Of Trust, hurt, disappointments and broken hearts

Trust – an essential element for any relationship whether it be between friends, a couple, or parents and their children. Sometimes, we do everything possible to gain this trust from the other person, but the other person is just not willing to trust us…and the frustration that comes as a result is not worth putting into words…

I know i kinda broke their trust once…but that was when i was a teenager, and when i was just 16! Its a known fact that 15-18 are some of the hardest years to deal with…the years most prone to rebellious behaviour and most prone to following the wrong path. But they are also the best years for learning from mistakes..and for taking turns to ending up in the correct path.

When i broke their trust, they were mad. Maybe disappointed and hurt too, but they didn’t show these feelings out too much. But anger, and punishments prevailed, though most of them were undeserved. Over time, i realized my mistake. I have apologized, and tried to make it up to them in more ways than possible. And i have loved them for trying to forget what happened and for giving me another chance. Or atleast to pretending to try to forget.

The love and respect i have for them just shot up so rapidly when they decided to give me that second chance, although i knew that most of what they thought i had done was just pure bullshit. Just pure rumors brought to their ears by random people. The fact that they chose to believe them over me was pissing off, and frustrating, but i had no choice then. I used to yell, scream, and quarrel. But now, i realize that those were wrong moves too. But even with all these rumors flying around, they decided to let me try just once more, and to that i will be eternally grateful.

I may have made blunders with my second chance too, but they have been well kept away from them simply because i know it may make them angry. But i have learnt. I have sacrificed more than ALOT. And i have given in. And i know they know at least some of this, though i prefer to keep most of it away from them.

And now, they are having alot of issues with the other 2. Their tears show me how much of pain they are going through. Compared to the other 2, i think i can be classified a saint. And i have been trying to help them resolve these issues by talking to the other 2, and by trying to be the friendly big sister. I can’t tell them about it, cos then the other 2 will lose confidence in me, and then they can bid farewell to the idea of getting them back on the right track.

But suddenly, yesterday, they started acting all irrational again. Acting like i was 15. Acting like i was a senseless teenager running around with no sort of responsibility at all. I would love to do that, but I’m sorry to disappoint, i am definitely no longer that little kid of yours. And i thought we were over that phase, that phase where you decide not to trust me, and just throw around words and scoldings.

Yesterday, i kept quiet. Tried to defend myself in the calmest possible manner, and decided opening my mouth to defend would lead to arguments so shut up, nodded my head, and just answered questions. Tried explaining. But you refused to listen. Refused to be rational. And despite the rage and disappointment, i kept shut cos i knew that you were having too much of a hard time with the other 2, and would not be able to handle me too.
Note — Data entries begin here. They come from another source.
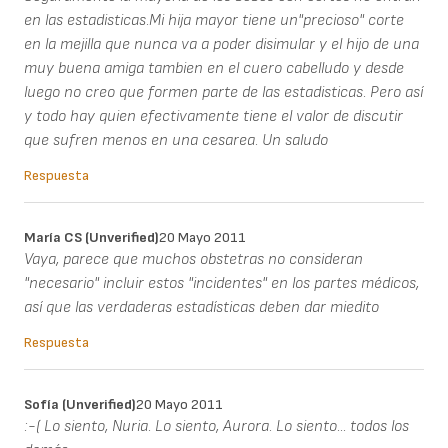
en las estadisticas.Mi hija mayor tiene un"precioso" corte
en la mejilla que nunca va a poder disimular y el hijo de una
muy buena amiga tambien en el cuero cabelludo y desde
luego no creo que formen parte de las estadisticas. Pero así
y todo hay quien efectivamente tiene el valor de discutir
que sufren menos en una cesarea. Un saludo
Respuesta
María CS (unverified)
20 Mayo 2011
Vaya, parece que muchos obstetras no consideran
"necesario" incluir estos "incidentes" en los partes médicos,
así que las verdaderas estadísticas deben dar miedito
Respuesta
Sofía (unverified)
20 Mayo 2011
:-( Lo siento, Nuria. Lo siento, Aurora. Lo siento... todos los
But then you said something. Just something, that i still can’t believe came out of your mouth. How i managed to get away from you without screaming, without shedding a tear, without showing my anger and hurt, i don’t know. But i never expected this from them, not in the very least! Shutting myself up, and crying for hours didn’t help cos you were the last people i expected this from!

Everything was going great till you decided to utter those words. And although i pretend like nothing happened, and like it never hurt me by keeping that smiley face on all the time just so that you’ll can be happy, i will never be able to get over those words. Trust Me.

And now i wonder if you’ll even ever truly love me, because everything you do seems to be so that you can hold your head high amongst those people who are just waiting for you to turn around so that they can back stab you!